- Extract provided
******************************
Mfou, the type locality of Hemisphaeroparia avis sp. nov., is shared with as many as further two congeners, H. spiniger and H. falcata.

Trichozonus Carl, 1905

Type species

Trichozonus escalerae Carl, 1905, the type species by monotypy, Equatorial Guinea (Carl 1905).

Description

Female. 20 segments, body length 8 mm; paraterga modest, tergal setae long and bacilliform.

Remarks

This genus is bound to remain dubious until a male topotypic sample from Fernando Po becomes available for study. The only other trichopolydesmid known from Fernando Po is Dendrobrachypus pusillus Verhoeff, 1941 (= Mecistoparia pusilla), which is only 5.0–5.5 mm long (Verhoeff 1941). Mauriès and Heymer (1996) tentatively synonymized Trichozonus with Physetoparia.
******************************
- Source data
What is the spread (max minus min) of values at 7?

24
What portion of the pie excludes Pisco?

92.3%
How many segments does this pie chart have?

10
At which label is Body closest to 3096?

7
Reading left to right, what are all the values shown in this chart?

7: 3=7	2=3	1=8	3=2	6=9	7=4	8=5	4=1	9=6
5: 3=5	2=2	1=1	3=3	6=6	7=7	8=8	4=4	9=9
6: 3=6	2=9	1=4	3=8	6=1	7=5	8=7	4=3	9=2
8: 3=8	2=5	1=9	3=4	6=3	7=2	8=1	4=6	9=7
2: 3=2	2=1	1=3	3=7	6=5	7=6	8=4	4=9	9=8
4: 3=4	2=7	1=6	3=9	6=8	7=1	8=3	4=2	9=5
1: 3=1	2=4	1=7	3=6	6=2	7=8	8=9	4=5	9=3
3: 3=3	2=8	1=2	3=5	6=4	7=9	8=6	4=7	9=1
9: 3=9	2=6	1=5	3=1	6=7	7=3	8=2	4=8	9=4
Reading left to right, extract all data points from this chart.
******************************
- Prompt
Pick up the text on trichopolydesmid genera where it stops and continue it. The rows are not needed here.

- Output
Discussion

Interestingly, based on the gonopodal conformations alone, all Afrotropical Trichopolydesmidae seem to represent a single lineage characterized by basically rounded, lens-shaped, oblong, relatively small gonotelopodites more or less deeply sunken into a gonocoel and showing, unlike the bulk of Euro-Mediterranean confamilial members (30 species in 17 genera, see Vagalinski et al. (2019)), no transversely oriented bases. The various outgrowths (usually 1–3) of the telopodites, if any, are typically not erect, but curved and directed caudomesad, while the solenomeres, if any, are mostly simple, short, fully mesal processes or lobes. In addition, most species in life tend to show different tinges of red, but are quick to fade in alcohol. Only one genus and species, Simplogonopus rubellus (Attems, 1902), also reddish in vivo, seems to be of the Afrotropical stock, but it occurs beyond tropical Africa. It has been recorded only from Crete, the Aegean islands of Kythnos and Chios, and northeastern Bulgaria (Vagalinski et al. 2019). Among the possible reasons to explain such a distribution, the following have been considered: (1) a palaeorelict survivor, (2) a human-caused introduction, and (3) recent migration. A combination of reasons cannot be excluded either (Vagalinski et al. 2019).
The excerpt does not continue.